Civil liberties activism[edit]

Hudema protesting the Alberta Energy and Utilities Board. His sign features the image of Alberta premier Ed Stelmach.

In 2001, Hudema was spokesperson of a group of about twenty people who staged a sit-in at the constituency office of Justice Minister Anne McLellan to protest the government's proposed anti-terrorism and security laws, which Hudema claimed would "greatly impinge on civil liberties in Canada."[49] The group "evicted" McLellan from her office - moving her furniture to the front lawn - changed her sign to read "Minister of In-Justice", held community workshops and forums in the area, and set up a hot tub with a banner that read "these bills put us all in hot water".[citation needed] After four days, Hudema and the rest of the protesters were removed by police and charged with trespassing.[50]

Democracy activism[edit]

During the 2000 Canadian federal election, Hudema was part of a group calling itself the Edible Ballot Society, the members of which ate their ballots (Hudema stir-fried his[citation needed]) as a protest against what they saw as a lack of true democracy and a system that only asked for individuals' participation once every four years. He was charged, along with other members of the EBS, with "unlawfully and willfully altering, defacing or destroying a ballot or the initials of the Deputy Returning Officer signed on a ballot contrary to section 167(2)(a) of the Canada Elections Act thereby committing an offence under subsection 489(3)(e)".[51] The charges were eventually dropped.[52]

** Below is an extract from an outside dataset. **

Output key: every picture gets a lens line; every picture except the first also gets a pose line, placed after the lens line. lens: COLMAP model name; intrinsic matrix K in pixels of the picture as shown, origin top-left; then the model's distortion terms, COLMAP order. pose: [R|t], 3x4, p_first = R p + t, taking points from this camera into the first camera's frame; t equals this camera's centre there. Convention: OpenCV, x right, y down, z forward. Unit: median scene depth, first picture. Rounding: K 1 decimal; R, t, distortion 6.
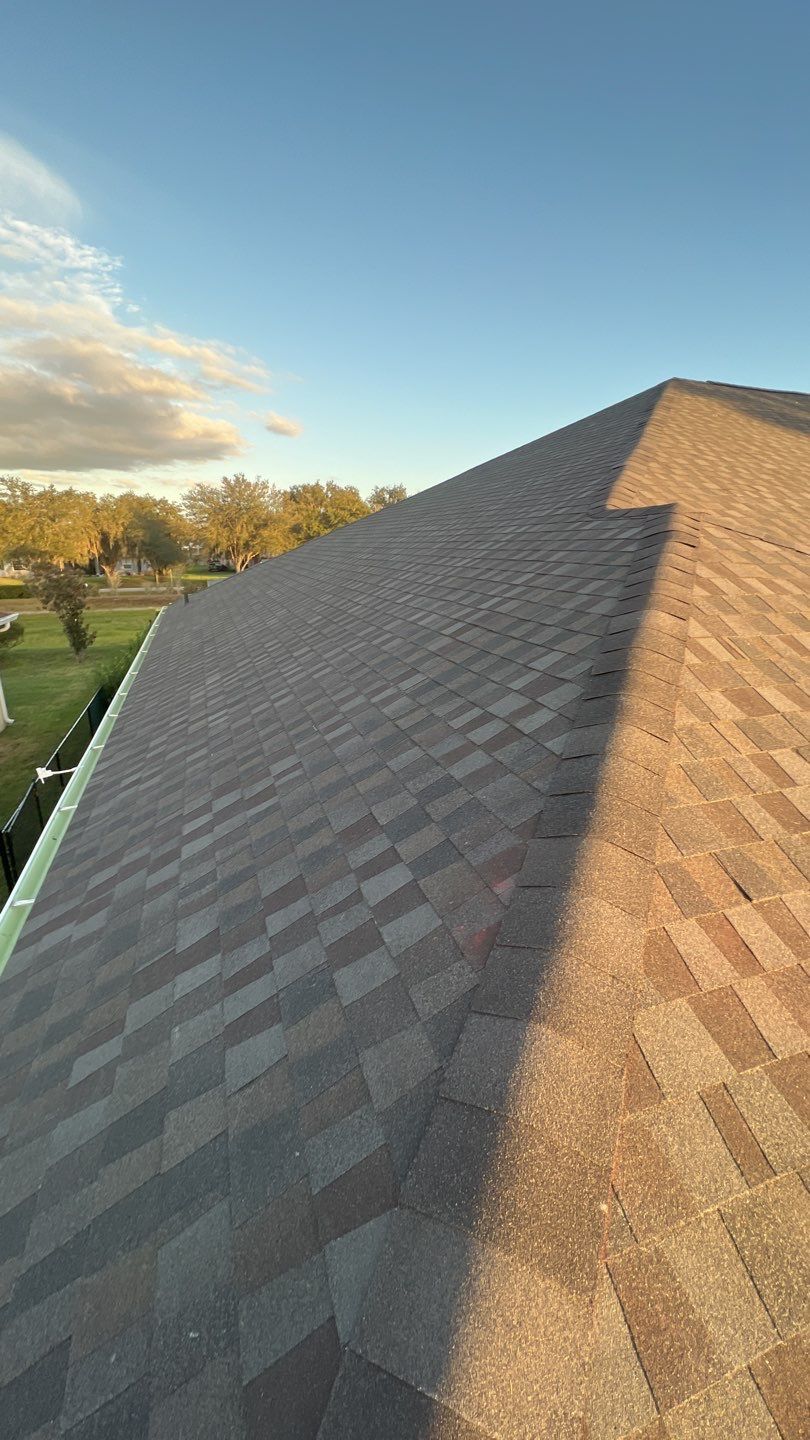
lens RADIAL K [[577.8, 0, 403.6], [0, 577.8, 715.2], [0, 0, 1]] dist [-0.001345, 0.000540]
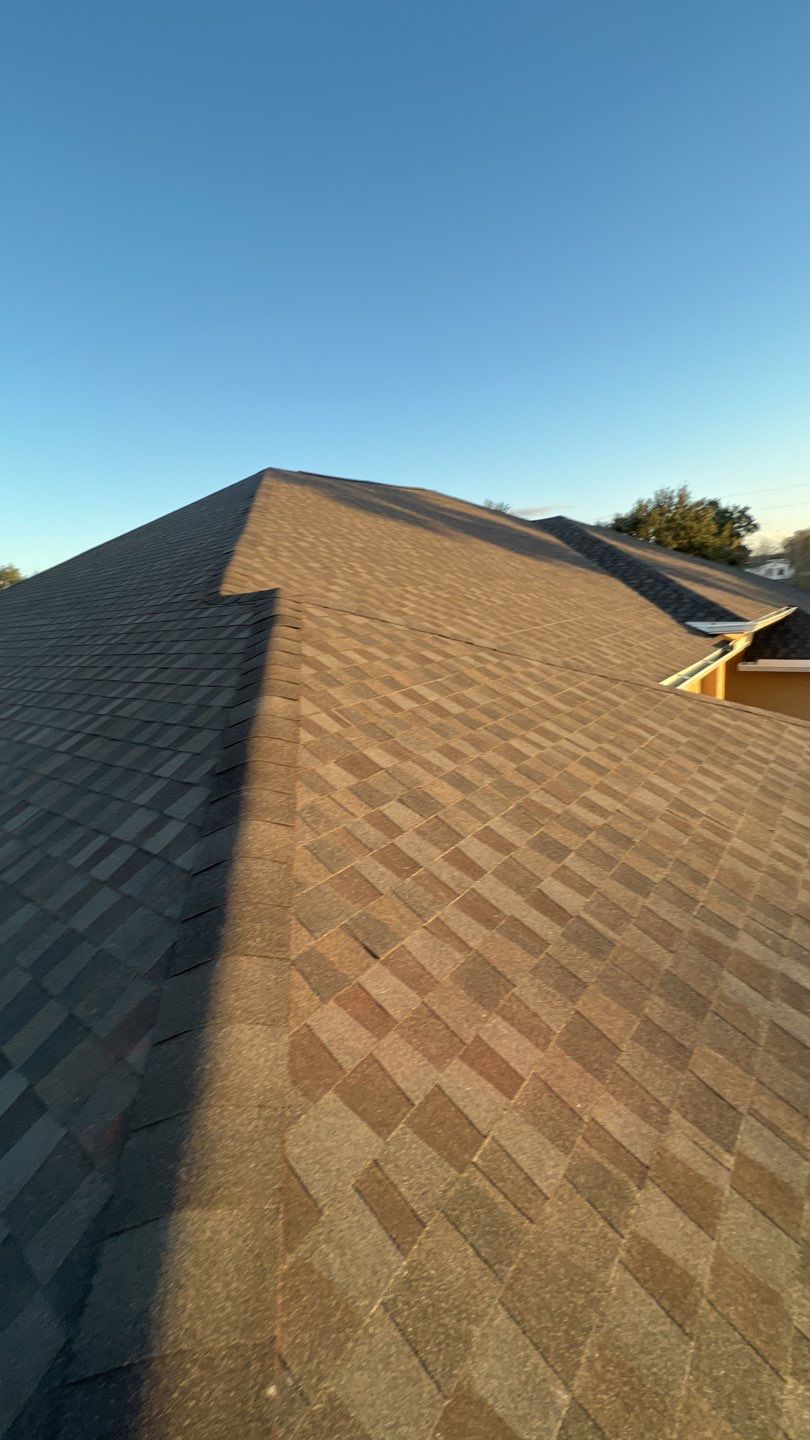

In March 2004, Hudema said that he was unsure whether he was going to vote in the 2004 federal election, saying that he went "back and forth" on the question of whether it was more useful to perform a "theatrical" stunt to draw attention to problems with the electoral system or to work to get progressive candidates elected.[53]

Other activism[edit]

Hudema was critical of the U.S.-led invasion of Iraq, which he called "an occupation by a rogue state".[54] He has also attributed the invasion to North America's "addiction to oil".[55]

Hudema opposes most trade liberalization, and protested at both the Free Trade Agreement of the Americas negotiations in Quebec City with the theatre troupe FUNK (Fighting Unaccountable Naughty Korporations) in 2001[56] and the G8 summit in Kananaskis in 2002.[57]

During the 2008 Summer Olympics in Beijing, Hudema travelled to China to participate in protests in favour of Tibetan independence. In what he alleges was a pre-emptive move[citation needed], Chinese authorities entered the apartment he was sharing with fellow activists and expelled him from the country.[58]

Writing and journalism[edit]

Hudema is the author of An Action a Day Keeps Global Capitalism Away (ISBN 1896357903), which was published in 2004. It is described as "fifty-two tried and tested actions, one for every week--an action guide for the 21st century."[1]

Hudema was featured in the 2011 Canadian documentary Peace Out where he discussed impacts of Alberta's Athabasca oil sands.[59]

He is also co-founder and former co-host and co-producer of Rise Up:Radio Free Edmonton, a current affairs show on CJSR, the University of Alberta's campus-community radio station.[4]

Electoral politics[edit]

Hudema ran in the 2001 Alberta election as a candidate for the Alberta New Democrats in the riding of Edmonton Meadowlark. He finished third of four candidates with 5.1% of the vote, well behind winner Bob Maskell of the Progressive Conservatives and incumbent Karen Leibovici of the Alberta Liberal Party.[60]